Иисус достоин аплодисментов - Денис Леонидович Коваленко
Сингапур прошел в ванную. Все тоже «евро», только теперь евро-плитка, евро-ванна, евро-краны и евро-унитаз; только не белое, а голубое, все тоже безликое, как в уборной кафетерия. Вымыв руки жидким мылом, вытерев руки полотенцем (хоть полотенце осталось), он зашел в обложенную евро-плиткой евро-кухню. Кухня была отъевроремонтирована недавно, не узнать ее было. Раньше на стене у стола висели декоративные разделочные доски с дедом и бабкой с балалайками, еще какие-то плетеные панно с колосками, нравились они Сингапуру, и вся кухня ему нравилась, уютная она была, домашняя; аляповатая, но уютная, с геранью на окне, со шторками в пол-окна. Теперь жалюзи, и вместо деда с бабкой и плетеных колосков — еврокартинки, а вместо герани — какие странные неживые цветы с желто-красными листьями.
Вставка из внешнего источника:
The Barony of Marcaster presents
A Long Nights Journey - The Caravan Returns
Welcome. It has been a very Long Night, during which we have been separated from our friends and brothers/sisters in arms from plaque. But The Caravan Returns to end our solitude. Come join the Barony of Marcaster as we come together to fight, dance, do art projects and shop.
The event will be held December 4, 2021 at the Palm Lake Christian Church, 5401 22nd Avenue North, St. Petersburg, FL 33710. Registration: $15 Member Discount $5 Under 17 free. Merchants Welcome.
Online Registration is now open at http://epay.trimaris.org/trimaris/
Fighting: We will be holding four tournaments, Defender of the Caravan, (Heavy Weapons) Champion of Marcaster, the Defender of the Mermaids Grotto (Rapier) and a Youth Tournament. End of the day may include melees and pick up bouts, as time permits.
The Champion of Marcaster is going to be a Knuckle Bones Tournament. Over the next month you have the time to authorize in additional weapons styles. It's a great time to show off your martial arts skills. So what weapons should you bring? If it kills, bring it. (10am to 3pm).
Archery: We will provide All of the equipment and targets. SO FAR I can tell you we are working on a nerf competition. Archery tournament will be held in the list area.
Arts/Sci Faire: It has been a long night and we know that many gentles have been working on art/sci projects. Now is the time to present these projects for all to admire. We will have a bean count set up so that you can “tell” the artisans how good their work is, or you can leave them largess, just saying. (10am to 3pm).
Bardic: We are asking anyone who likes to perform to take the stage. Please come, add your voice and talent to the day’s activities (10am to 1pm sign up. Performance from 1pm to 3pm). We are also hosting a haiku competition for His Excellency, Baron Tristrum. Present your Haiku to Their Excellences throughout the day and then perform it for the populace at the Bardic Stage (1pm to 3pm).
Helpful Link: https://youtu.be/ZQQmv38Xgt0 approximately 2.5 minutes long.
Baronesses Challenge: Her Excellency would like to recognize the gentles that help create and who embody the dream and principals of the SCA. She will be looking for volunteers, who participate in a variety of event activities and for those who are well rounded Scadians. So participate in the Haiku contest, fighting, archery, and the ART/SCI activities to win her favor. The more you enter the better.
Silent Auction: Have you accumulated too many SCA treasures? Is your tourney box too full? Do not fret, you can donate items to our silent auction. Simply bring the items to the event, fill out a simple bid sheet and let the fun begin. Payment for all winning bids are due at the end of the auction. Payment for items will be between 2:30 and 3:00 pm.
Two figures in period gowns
— Настоящие? — спросил он.
— Конечно, три тысячи один стоит, — ответила не без достоинства мама. Не удержавшись, Сингапур пощупал листья — да, настоящий был цветок, живой, но все равно… ненастоящий какой-то. Мама уже поставила перед сыном ужин из куриных крылышек в специях, купленных в супермаркете и картофеля фри, приготовленного во фритюрнице. Включив электрочайник, сразу поставив возле него большую красную кружку с уже опущенным в нее пакетиком фруктового чая, мама села за евро-стол. Грустно было Сингапуру, грустно и неуютно. Неживая стала квартира, все теперь было выдержано в определенном стиле, и оттого беспросветно обезличенное. Чашки подобраны под цвет плитки, плитка под цвет холодильника, холодильник двухкамерный… Все было подо что-то подобрано, подогнано, вплоть до последнего шурупа. Само по себе, все, вроде, было стильненько, красивенько… а в целом, не кухня, а стенд из мебельного магазина. Казалось, что сейчас подойдет охранник и скажет, что магазин закрывается, и все встанут и выйдут на улицу.
Сингапур ел молча, мама молча смотрела на него. Поев, он хотел поставить тарелки в раковину.
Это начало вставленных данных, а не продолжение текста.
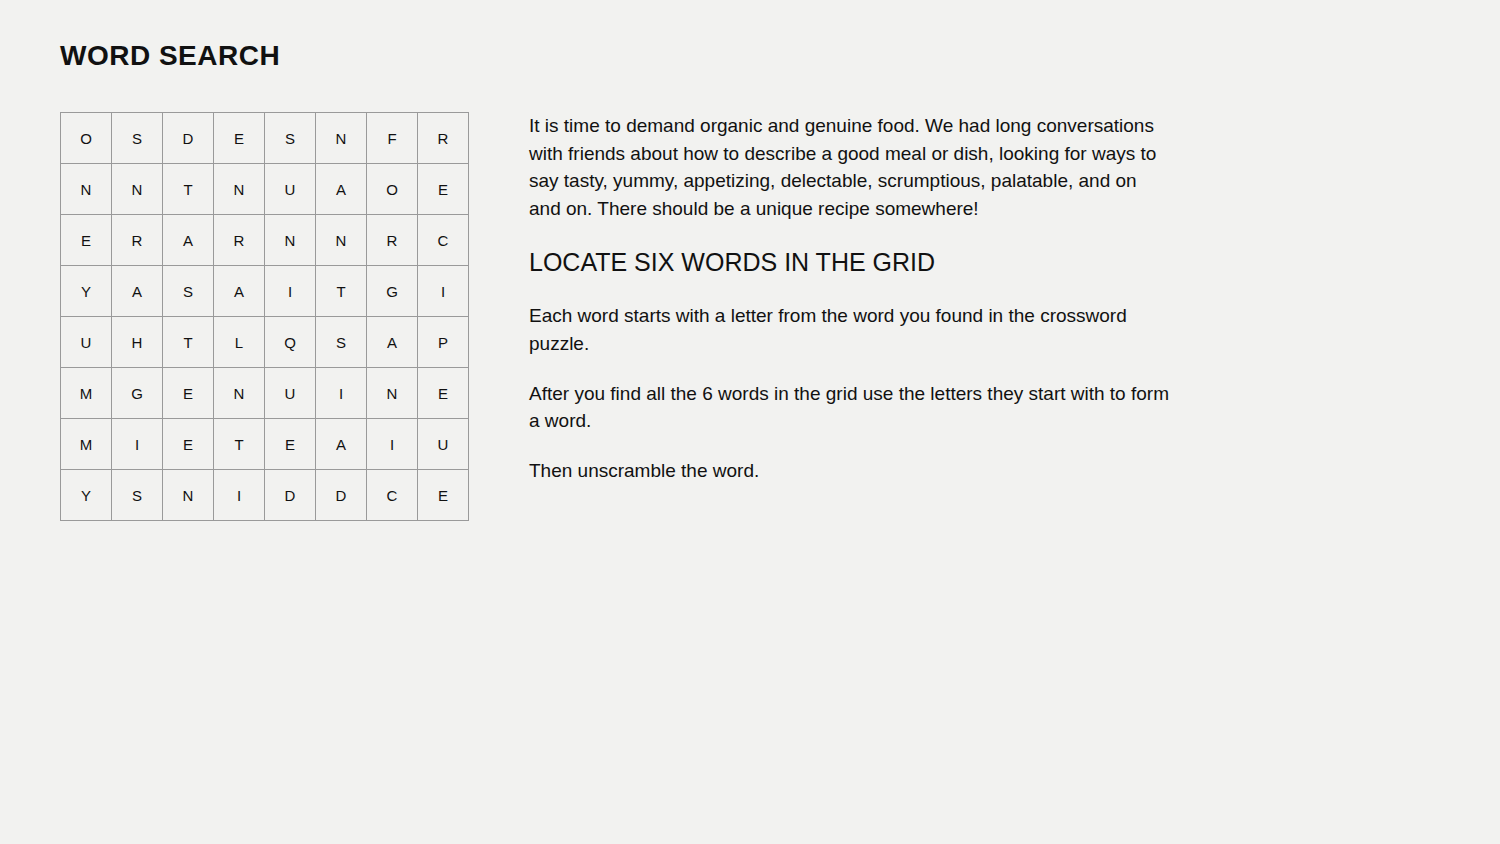WORD SEARCH
| O | S | D | E | S | N | F | R |
| N | N | T | N | U | A | O | E |
| E | R | A | R | N | N | R | C |
| Y | A | S | A | I | T | G | I |
| U | H | T | L | Q | S | A | P |
| M | G | E | N | U | I | N | E |
| M | I | E | T | E | A | I | U |
| Y | S | N | I | D | D | C | E |
It is time to demand organic and genuine food. We had long conversations with friends about how to describe a good meal or dish, looking for ways to say tasty, yummy, appetizing, delectable, scrumptious, palatable, and on and on. There should be a unique recipe somewhere!
LOCATE SIX WORDS IN THE GRID
Each word starts with a letter from the word you found in the crossword puzzle.
After you find all the 6 words in the grid use the letters they start with to form a word.
Then unscramble the word.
— Я сама, — опередила его мама.
Чай пили вместе, и всё молча.
— Прости меня, мама, — сказал он. Мама все молчала. — Ты права, мама, надо жить дальше, надо работать, — говорил он негромко. — У меня это, просто… словом… Словом, все будет, как ты сказала. Жить с вами буду. Глупостям заниматься не буду. Буду слесарем работать. В армию пойду… Словом, все будет нормально.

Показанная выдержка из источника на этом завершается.